* _Texto proporcionado_:
§ §

Por Kathryn Shattuck/New York Times

Durante el primer día del rodaje de “Los 33”, la directora mexicana Patricia Riggen se sentó en su silla colocada dentro de la cueva que hizo las veces de set para la película. “¡Y pum! Me cae en la cabeza una piedra”, recordó. “Afortunadamente, traía puesto mi casco. Pero eso me hizo darme cuenta de dónde me encontraba y lo que significaba estar ahí”.

Riggen se hallaba en una mina colombiana de sal que se usó como la mina chilena de cobre y oro en donde 33 mineros quedaron atrapados 700 metros bajo tierra el 5 de agosto de 2010. Pocos esperaban encontrar sobrevivientes cuando, 17 días después, la broca de un taladro alcanzó por fin el refugio de la mina. Pero entonces la broca regresó con una nota pegada: “todos estamos en el refugio, los 33”. Mil millones de personas vieron cuando, tras 69 días, los hombres fueron sacados.

§ §

(Datos de origen)
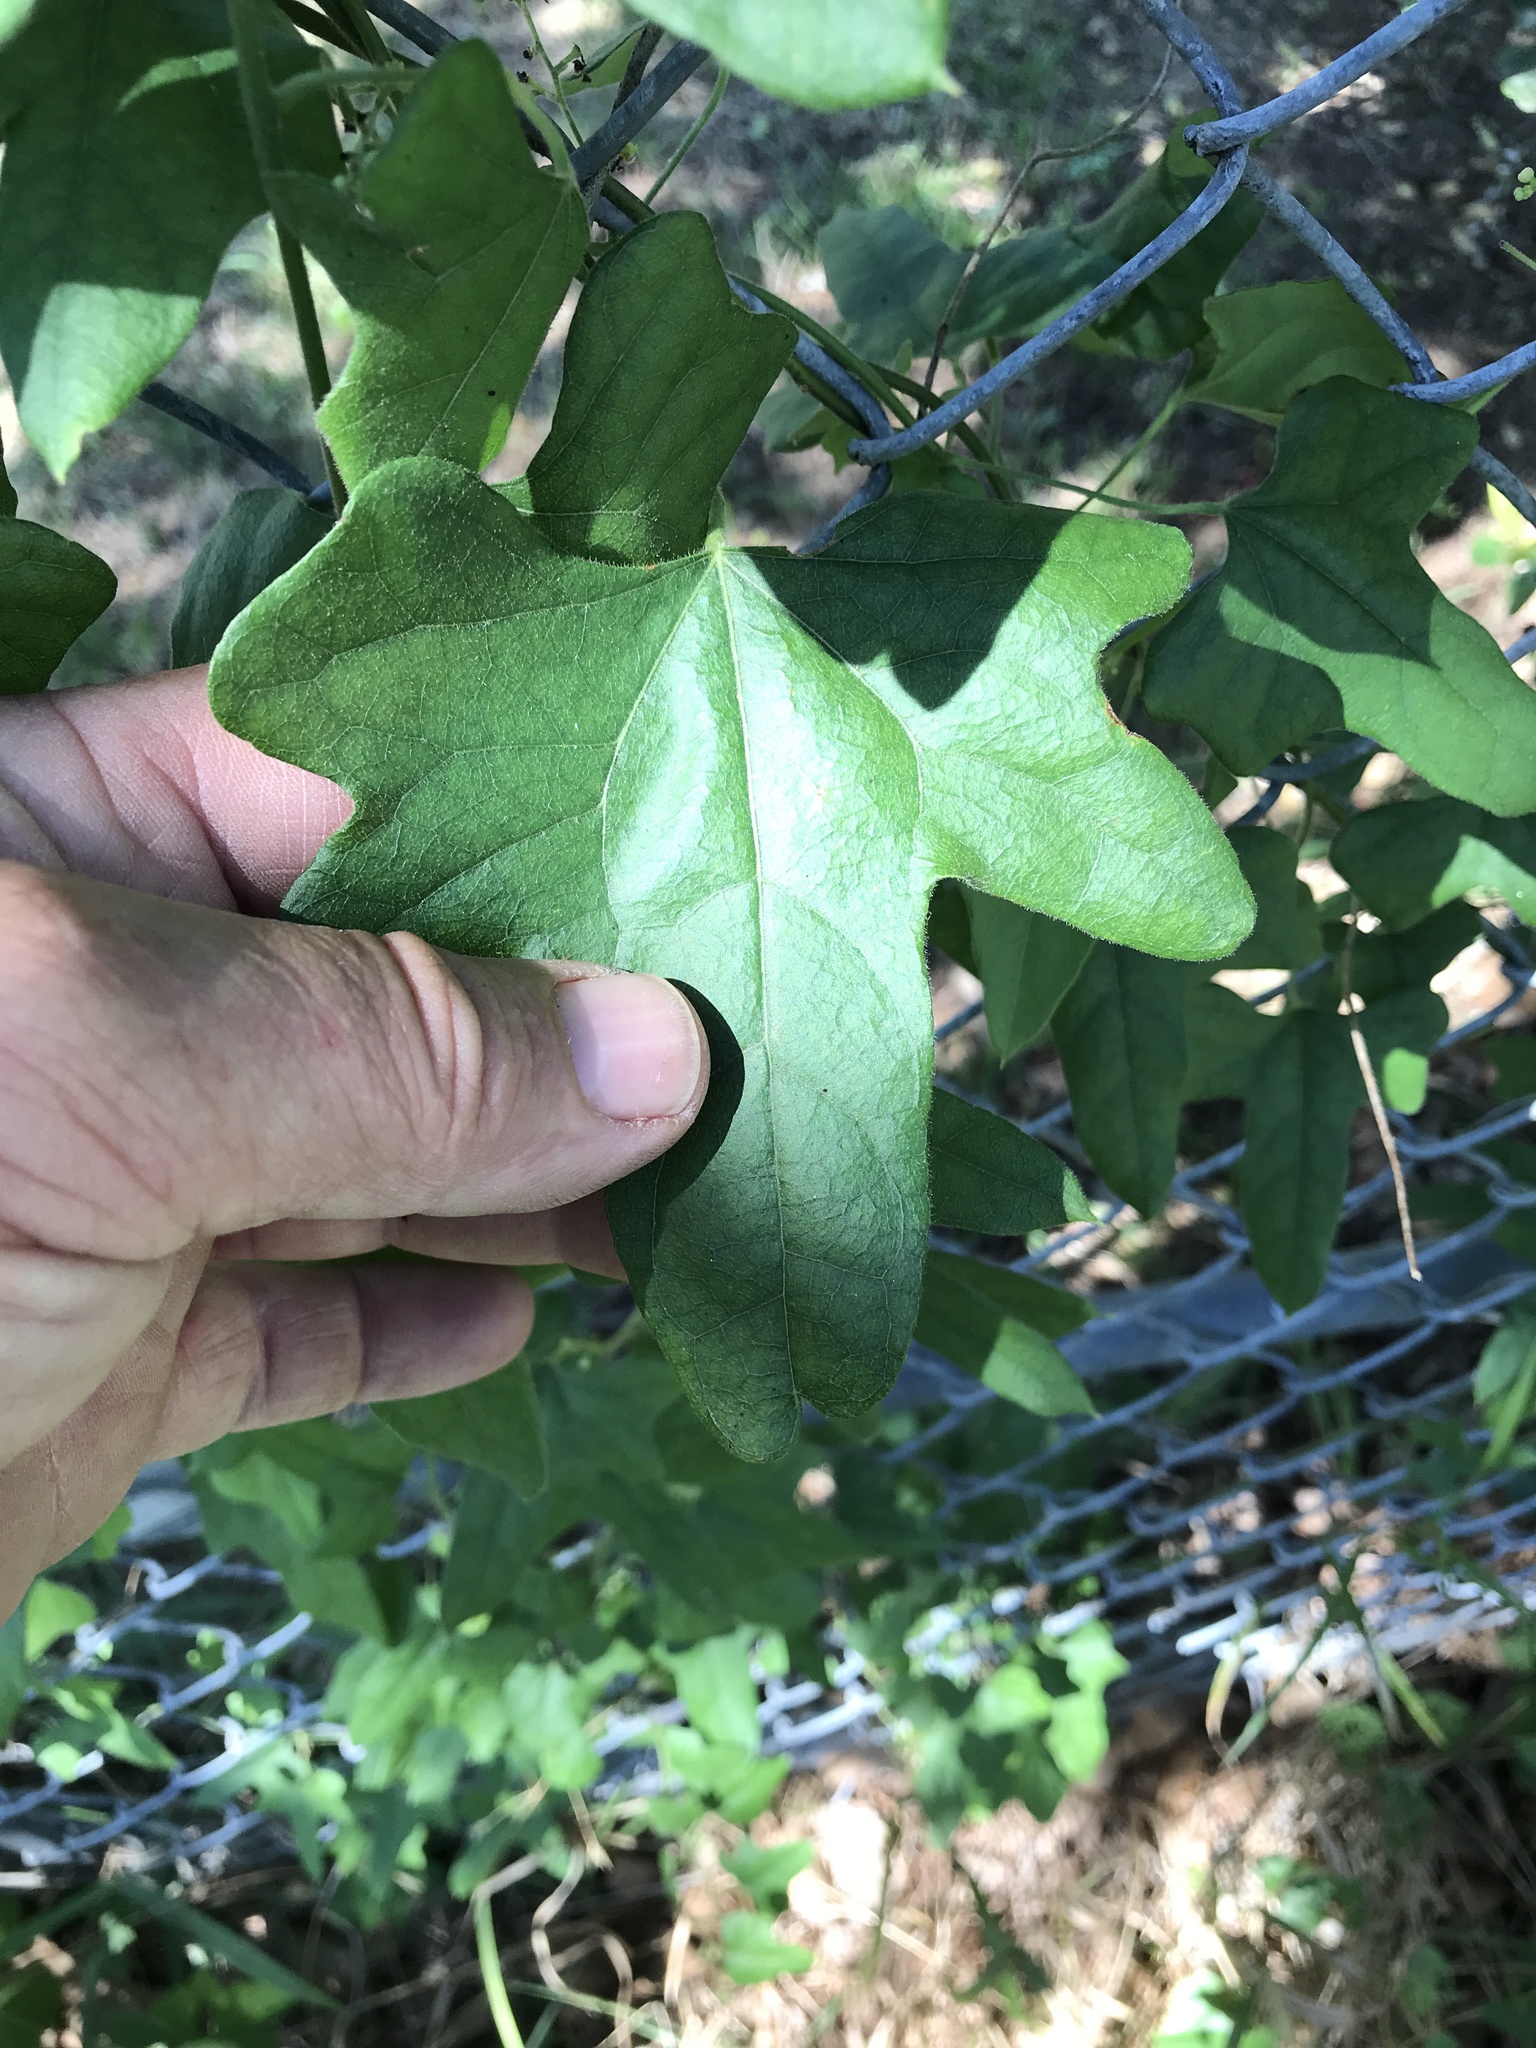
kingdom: Plantae
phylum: Tracheophyta
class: Magnoliopsida
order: Ranunculales
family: Menispermaceae
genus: Cocculus
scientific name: Cocculus carolinus
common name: Carolina moonseed
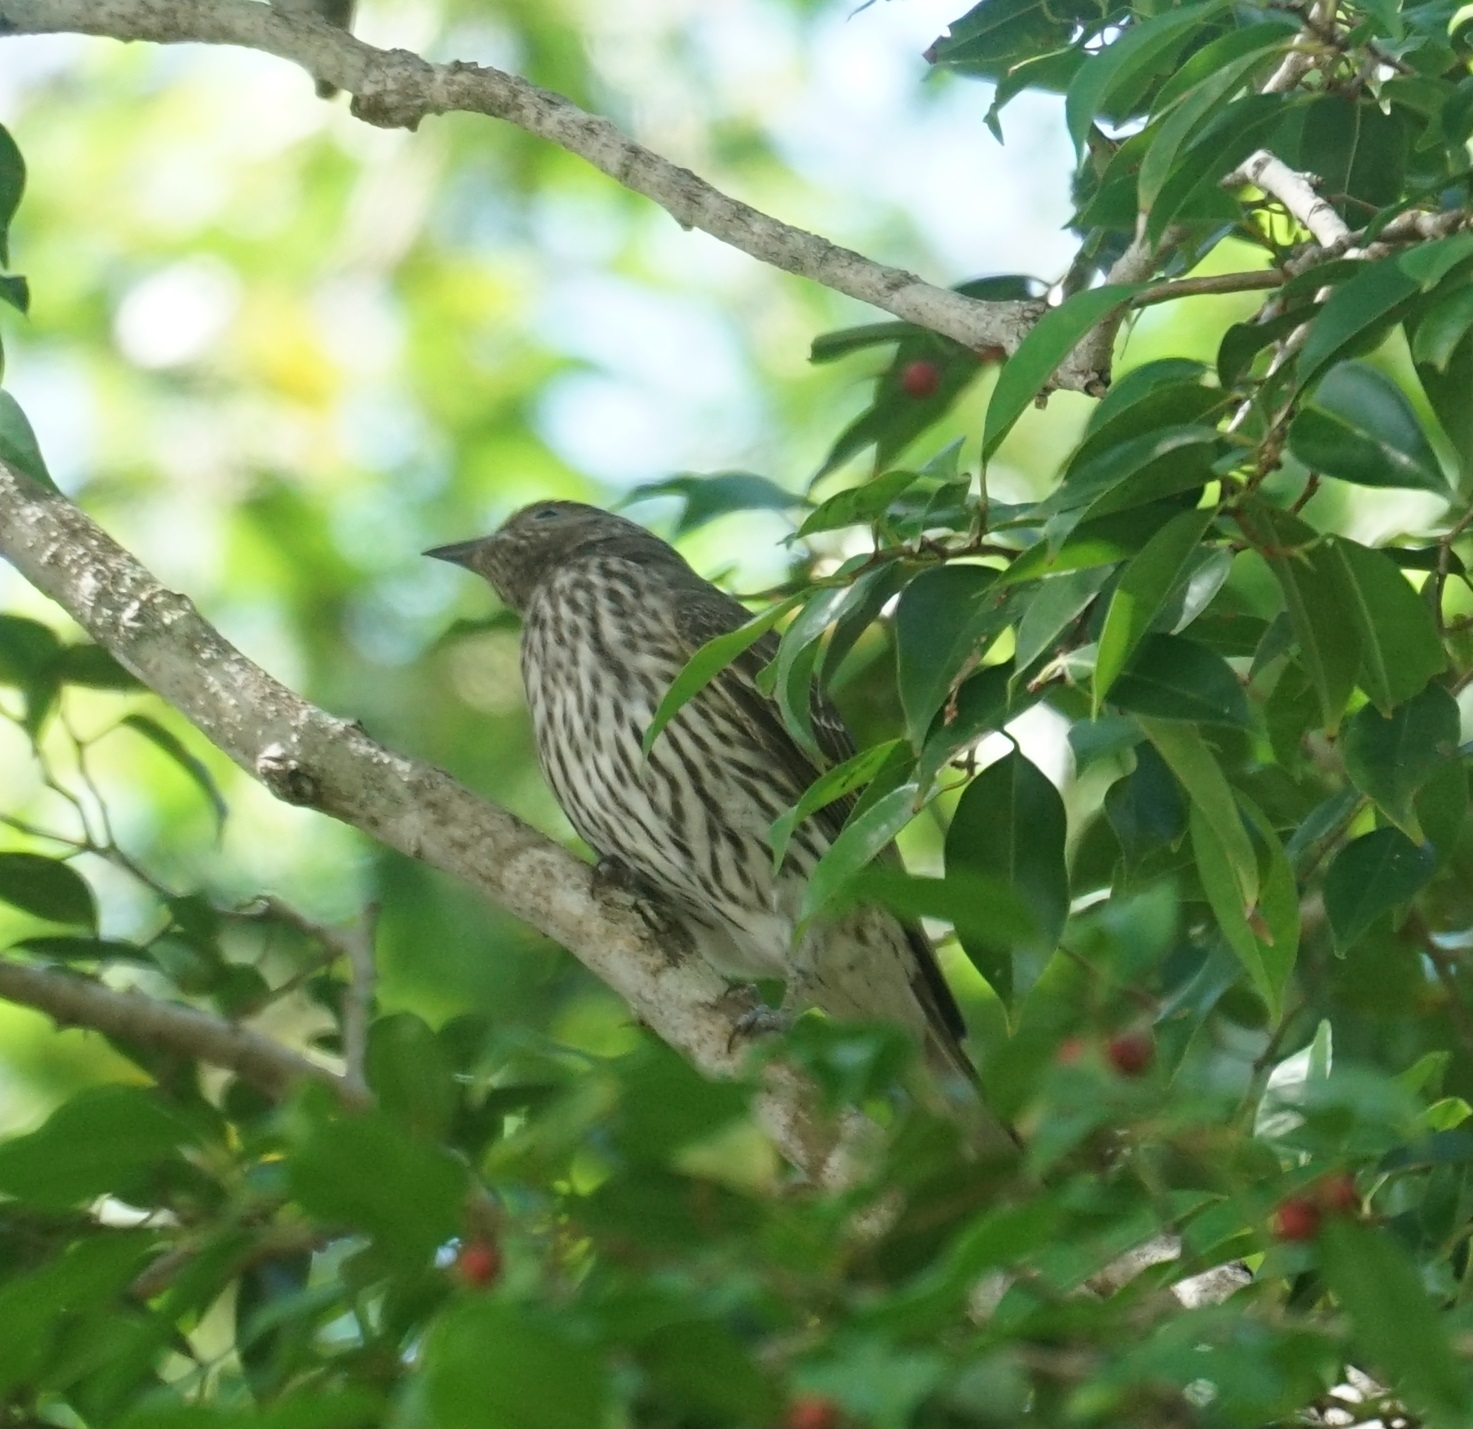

§ §

* _Consignas de trabajo_:
(1) Responde estas preguntas sobre el texto del rodaje de “Los 33”:
(a) ¿Qué le cayó en la cabeza a Patricia Riggen el primer día del rodaje?
(b) ¿A cuántos metros bajo tierra quedaron atrapados los mineros?
(c) ¿Cuántos días pasaron hasta que los hombres fueron sacados?
(2) Resume en dos oraciones el texto sobre el rodaje de “Los 33”.
(3) Retoma el texto sobre el rodaje de “Los 33” a partir de su última oración.
Las líneas de los datos de origen no guardan relación alguna con el texto.

* _Respuestas a consignas_:
(1)
(a) Una piedra.
(b) A 700 metros.
(c) 69 días.

(2) En el primer día del rodaje de “Los 33”, a la directora mexicana Patricia Riggen le cayó una piedra en la cabeza dentro de una mina colombiana de sal, pero llevaba puesto el casco. Esa mina sirvió como la mina chilena donde 33 mineros quedaron atrapados a 700 metros bajo tierra el 5 de agosto de 2010: 17 días después, una broca regresó con una nota que decía que estaban todos en el refugio, y tras 69 días fueron sacados ante mil millones de personas.

(3)
Riggen, de 45 años, entrevistó a todos los mineros y a la familia de cada uno antes de empezar a filmar la película, la tercera en su haber, la cual se estrena el 13 de noviembre en Estados Unidos llevando como protagonistas a Antonio Banderas, Lou Diamond Phillips y Juliette Binoche. “La vida los ha golpeado mucho, y para ellos lo que más importa es su dignidad”, dijo la directora. “Para mí era muy importante llegar a sus corazones y ser lo más fidedigna posible”. He aquí algunos fragmentos de la conversación.

P: ¿Por qué optó por el riesgo y los peligros de filmar bajo tierra?

R: Teníamos un presupuesto muy bajo. Sabía que si fuéramos a construir los sets, tendríamos una mina de apenas unos cuantos pies. Y el valor de la producción en una mina de verdad es mucho mayor. Tuvimos que aguantar cosas, pero también tuvimos kilómetros y kilómetros de túneles y despeñaderos y estanques de sal.

P: ¿Hubo algún momento en particular que le hizo sentir cerca esos peligros?

R: Yo andaba revisando minas, y el muchacho que me ayudaba me dio una cajita y dijo: ‘Si la mina se derrumba, esto va a mantenerla respirando durante 25 minutos”. Y yo pensé: ¿25 minutos? ¿De qué van a servirme 25 minutos?

P: Usted filmó en dos minas de sal distintas. ¿Cómo eran?

R: Una da mucho miedo, es muy masculina. La otra es muy hermosa y femenina, casi cálida e invitadora. Están vivas, y son peligrosas. Hubo muchas visitas al hospital tan sólo por lo malo del aire.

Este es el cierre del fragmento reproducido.